Kyndal Farar, Reina Kelley and Loren Kueker at Verrado High School’s all-female engineering class build a hydraulic system.

Buckeye’s Verrado High School is encouraging girls to dream big in a male-dominated field by offering all-female engineering classes.

Mark Adams teaches five engineering classes, two of which are geared toward young women. They are the only ones in the Agua Fria Union High School District.

Adams’ goal is to promote the nontraditional student, which in this case, is a representation of the girls.

“To know that shortage is out there and to see that I can generate interest in them is exciting,” said Adams, who has taught at Verrado since 2016, the same year the female engineering courses began.

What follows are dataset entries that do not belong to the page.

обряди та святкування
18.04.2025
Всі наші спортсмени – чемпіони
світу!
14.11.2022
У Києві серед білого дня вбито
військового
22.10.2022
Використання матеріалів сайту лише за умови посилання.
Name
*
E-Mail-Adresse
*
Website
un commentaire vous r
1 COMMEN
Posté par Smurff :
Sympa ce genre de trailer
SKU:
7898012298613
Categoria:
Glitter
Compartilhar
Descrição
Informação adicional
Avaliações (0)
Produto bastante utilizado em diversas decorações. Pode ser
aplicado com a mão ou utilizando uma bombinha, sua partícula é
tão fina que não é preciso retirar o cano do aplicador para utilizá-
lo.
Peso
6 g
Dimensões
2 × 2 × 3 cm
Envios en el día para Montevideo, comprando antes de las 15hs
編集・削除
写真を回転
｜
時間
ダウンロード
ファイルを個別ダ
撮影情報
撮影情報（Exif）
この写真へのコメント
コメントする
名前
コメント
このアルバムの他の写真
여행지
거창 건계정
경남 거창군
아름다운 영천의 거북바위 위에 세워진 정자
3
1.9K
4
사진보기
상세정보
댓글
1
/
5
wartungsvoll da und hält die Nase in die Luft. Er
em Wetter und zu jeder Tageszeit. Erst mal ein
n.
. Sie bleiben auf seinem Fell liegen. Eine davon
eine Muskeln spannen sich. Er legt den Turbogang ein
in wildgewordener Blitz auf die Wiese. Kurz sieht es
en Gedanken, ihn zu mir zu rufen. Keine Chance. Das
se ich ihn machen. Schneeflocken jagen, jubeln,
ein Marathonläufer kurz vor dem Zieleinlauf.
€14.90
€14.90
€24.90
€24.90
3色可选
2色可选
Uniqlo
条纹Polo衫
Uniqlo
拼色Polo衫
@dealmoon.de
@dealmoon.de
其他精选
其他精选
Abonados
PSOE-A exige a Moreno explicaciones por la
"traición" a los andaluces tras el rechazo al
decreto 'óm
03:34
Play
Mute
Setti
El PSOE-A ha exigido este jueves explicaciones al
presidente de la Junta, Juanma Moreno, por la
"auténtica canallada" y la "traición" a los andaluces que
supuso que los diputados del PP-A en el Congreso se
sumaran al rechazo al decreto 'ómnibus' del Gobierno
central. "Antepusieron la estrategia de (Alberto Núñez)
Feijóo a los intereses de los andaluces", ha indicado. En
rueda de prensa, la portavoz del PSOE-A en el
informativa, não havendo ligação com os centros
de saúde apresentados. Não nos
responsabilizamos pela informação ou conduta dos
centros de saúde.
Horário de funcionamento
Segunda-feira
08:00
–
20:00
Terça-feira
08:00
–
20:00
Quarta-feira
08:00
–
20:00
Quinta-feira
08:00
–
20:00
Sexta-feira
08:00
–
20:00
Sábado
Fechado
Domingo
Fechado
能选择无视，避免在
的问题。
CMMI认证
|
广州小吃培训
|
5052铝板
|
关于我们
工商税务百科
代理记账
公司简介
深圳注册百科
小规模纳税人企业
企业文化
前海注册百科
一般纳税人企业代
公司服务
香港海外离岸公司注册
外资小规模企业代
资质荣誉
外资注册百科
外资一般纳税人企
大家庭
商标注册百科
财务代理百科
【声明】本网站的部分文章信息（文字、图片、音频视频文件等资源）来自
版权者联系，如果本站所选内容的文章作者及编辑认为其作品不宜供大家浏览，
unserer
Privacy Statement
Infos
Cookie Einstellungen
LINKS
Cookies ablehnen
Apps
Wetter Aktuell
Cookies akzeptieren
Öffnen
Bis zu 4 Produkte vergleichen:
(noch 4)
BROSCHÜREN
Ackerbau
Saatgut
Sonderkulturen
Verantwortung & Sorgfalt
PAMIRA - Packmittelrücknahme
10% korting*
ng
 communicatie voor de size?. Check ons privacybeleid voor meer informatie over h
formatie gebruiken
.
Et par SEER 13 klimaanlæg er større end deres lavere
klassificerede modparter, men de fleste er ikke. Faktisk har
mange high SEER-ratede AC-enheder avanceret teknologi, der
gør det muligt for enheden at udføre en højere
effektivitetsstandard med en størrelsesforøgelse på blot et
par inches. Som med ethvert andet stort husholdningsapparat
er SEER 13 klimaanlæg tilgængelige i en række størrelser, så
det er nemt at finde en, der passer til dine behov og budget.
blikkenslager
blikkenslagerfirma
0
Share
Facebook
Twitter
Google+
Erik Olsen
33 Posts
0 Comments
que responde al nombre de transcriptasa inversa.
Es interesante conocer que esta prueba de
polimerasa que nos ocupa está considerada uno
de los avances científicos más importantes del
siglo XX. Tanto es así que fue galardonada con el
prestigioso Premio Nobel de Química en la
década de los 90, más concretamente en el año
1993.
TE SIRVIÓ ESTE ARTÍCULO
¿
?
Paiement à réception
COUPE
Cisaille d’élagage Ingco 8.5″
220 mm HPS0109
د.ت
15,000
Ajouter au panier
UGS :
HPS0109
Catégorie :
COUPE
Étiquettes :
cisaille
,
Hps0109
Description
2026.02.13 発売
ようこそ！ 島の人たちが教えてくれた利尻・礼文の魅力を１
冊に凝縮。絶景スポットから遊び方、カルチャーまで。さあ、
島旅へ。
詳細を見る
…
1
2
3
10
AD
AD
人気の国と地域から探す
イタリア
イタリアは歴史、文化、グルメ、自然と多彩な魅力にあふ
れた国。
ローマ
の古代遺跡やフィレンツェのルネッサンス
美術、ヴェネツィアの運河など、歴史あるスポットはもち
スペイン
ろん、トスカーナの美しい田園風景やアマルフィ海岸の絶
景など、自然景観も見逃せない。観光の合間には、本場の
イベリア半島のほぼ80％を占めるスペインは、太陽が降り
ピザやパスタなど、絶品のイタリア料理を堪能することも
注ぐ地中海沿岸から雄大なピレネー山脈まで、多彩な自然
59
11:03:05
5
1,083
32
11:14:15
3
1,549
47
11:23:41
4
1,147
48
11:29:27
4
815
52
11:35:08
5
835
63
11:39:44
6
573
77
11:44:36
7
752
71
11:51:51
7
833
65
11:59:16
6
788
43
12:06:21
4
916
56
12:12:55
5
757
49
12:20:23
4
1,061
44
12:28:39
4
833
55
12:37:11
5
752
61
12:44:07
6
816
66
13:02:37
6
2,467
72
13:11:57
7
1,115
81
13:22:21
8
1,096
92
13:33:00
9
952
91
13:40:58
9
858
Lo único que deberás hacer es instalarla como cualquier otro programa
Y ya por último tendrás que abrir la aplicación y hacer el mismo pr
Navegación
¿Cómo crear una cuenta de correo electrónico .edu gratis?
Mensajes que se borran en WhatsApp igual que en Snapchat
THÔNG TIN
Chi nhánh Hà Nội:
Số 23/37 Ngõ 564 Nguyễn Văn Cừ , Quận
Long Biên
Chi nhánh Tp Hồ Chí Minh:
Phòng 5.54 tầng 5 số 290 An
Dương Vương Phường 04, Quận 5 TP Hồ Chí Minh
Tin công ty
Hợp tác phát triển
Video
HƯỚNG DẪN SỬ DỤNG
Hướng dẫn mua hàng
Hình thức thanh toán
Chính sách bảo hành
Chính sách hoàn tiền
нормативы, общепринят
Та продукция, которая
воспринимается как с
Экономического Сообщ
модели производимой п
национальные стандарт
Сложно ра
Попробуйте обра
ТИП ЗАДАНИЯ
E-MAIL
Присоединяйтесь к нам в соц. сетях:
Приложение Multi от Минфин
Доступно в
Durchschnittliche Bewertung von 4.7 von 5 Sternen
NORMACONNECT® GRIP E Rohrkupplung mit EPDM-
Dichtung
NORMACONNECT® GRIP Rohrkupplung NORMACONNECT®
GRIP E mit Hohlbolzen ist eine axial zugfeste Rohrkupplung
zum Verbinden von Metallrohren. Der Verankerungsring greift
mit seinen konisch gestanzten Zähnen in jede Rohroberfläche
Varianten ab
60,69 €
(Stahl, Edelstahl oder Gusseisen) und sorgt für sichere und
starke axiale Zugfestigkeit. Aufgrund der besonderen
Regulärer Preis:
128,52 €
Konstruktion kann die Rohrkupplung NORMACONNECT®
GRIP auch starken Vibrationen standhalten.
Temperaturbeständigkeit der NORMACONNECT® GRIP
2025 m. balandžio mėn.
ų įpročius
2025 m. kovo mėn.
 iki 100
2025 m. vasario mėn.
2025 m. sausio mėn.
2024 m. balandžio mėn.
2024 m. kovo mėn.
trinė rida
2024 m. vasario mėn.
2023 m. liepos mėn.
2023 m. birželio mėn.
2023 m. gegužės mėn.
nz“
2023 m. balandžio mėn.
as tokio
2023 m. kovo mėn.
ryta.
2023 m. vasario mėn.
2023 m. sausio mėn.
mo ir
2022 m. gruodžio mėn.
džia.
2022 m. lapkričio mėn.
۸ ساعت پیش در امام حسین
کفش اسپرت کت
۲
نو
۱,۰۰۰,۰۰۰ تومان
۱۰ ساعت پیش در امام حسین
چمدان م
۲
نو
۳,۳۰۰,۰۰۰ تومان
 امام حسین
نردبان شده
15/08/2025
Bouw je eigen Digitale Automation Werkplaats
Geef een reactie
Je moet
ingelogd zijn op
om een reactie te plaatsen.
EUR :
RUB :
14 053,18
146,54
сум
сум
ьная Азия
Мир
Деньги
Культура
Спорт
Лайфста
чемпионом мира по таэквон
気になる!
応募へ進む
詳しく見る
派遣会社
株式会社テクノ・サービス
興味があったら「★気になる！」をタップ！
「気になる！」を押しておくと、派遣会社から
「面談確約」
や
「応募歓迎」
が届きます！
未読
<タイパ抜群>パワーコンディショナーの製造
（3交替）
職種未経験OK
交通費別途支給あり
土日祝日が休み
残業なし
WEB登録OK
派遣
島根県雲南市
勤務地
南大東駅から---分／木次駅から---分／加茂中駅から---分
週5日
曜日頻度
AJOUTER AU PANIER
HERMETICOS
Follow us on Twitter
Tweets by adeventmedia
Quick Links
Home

Verrado senior Loren Kueker enrolled in her first engineering class as a sophomore to fill her credits. The class was co-ed.

“It was very hands-on and solving problems,” she said. “Which I’ve learned that I’m really good at. I really clicked with it.”

Kueker said, in her experience, a group of girls works much more efficiently and is able to accomplish tasks at a much faster pace.

Junior Kaitlyn Mitchell also found her passion for engineering in the co-ed class she took her freshman year.

She said three years of engineering classes have given her valuable opportunities. She hopes to parlay her knowledge into improving music venues.

Mitchell said, in her freshman year, she was one of two girls in an engineering class of about 35.

“Being with the girls, not only is it more comfortable, but it’s cool having this many girls interested in a male-dominated field,” she said.

Mitchell said she has participated in the Engineering Projects in Community Service (EPICS) program through ASU.

In EPICS, teams are presented with real-life engineering simulations they must solve. They are then judged on elements such as innovation and efficiency.

Mitchell and Kueker see Adams as a mentor, providing them with opportunities to grow. He also brings in other experts to learn from. For example, he invites women from the industry to speak to the girls for honest talk about the field.

“He pushes us a lot, wants us to do our best work,” Kueker said. “He wants to see us succeed.”

There are 59 girls between the two all-female classes Adams teaches, he said. In his fifth-hour class of 31 girls, 70 percent are freshmen.

“My part is to let them know you dream whatever you want to dream, and we’ll make it happen,” he added. “If they can dream it, they can do it.”

Adams also coordinated after-school STEM activities. Verrado’s STEM students have participated in Arizona SciTech, Buckeye Air Fair, ASU’s Young Engineers Shape the World (YESW), and EPICS, according to Adams.

In addition, the University of Arizona offers dual enrollment credit to juniors and seniors in the engineering program at Verrado High School. This credit is also accepted at other Arizona universities, Adams said.

ASU has seen an increase in women enrollment in undergraduate engineering programs, according to Tirupalavanam Ganesh, assistant dean of engineering education at ASU’s Ira A. Fulton Schools of Engineering.

As of fall 2017, Ganesh said 3,370 women enrolled in the undergraduate engineering program, up from 908 in fall 2009.

“We care about women in engineering because diversity of experience, diversity of background makes a difference in how problems are solved,” he said.

“Broadening participation in engineering can only increase the potential for the types of solutions that would come out.”

Ganesh added ASU presents numerous opportunities for students to understand what engineering is all about.

Last year, ASU reached more than 17,000 students in the K-12 system from sponsoring events to hosting summer programs and fieldtrips to its own engineering school, according to Ganesh.

He said traditionally, women haven’t seen themselves as engineers or even been shown opportunities they could and should pursue.

“This whole notion of diversity is all about making sure the participation in engineering is broadened,” he said. “That will change how these problems are solved. It’s about including people in the innovation enterprise.”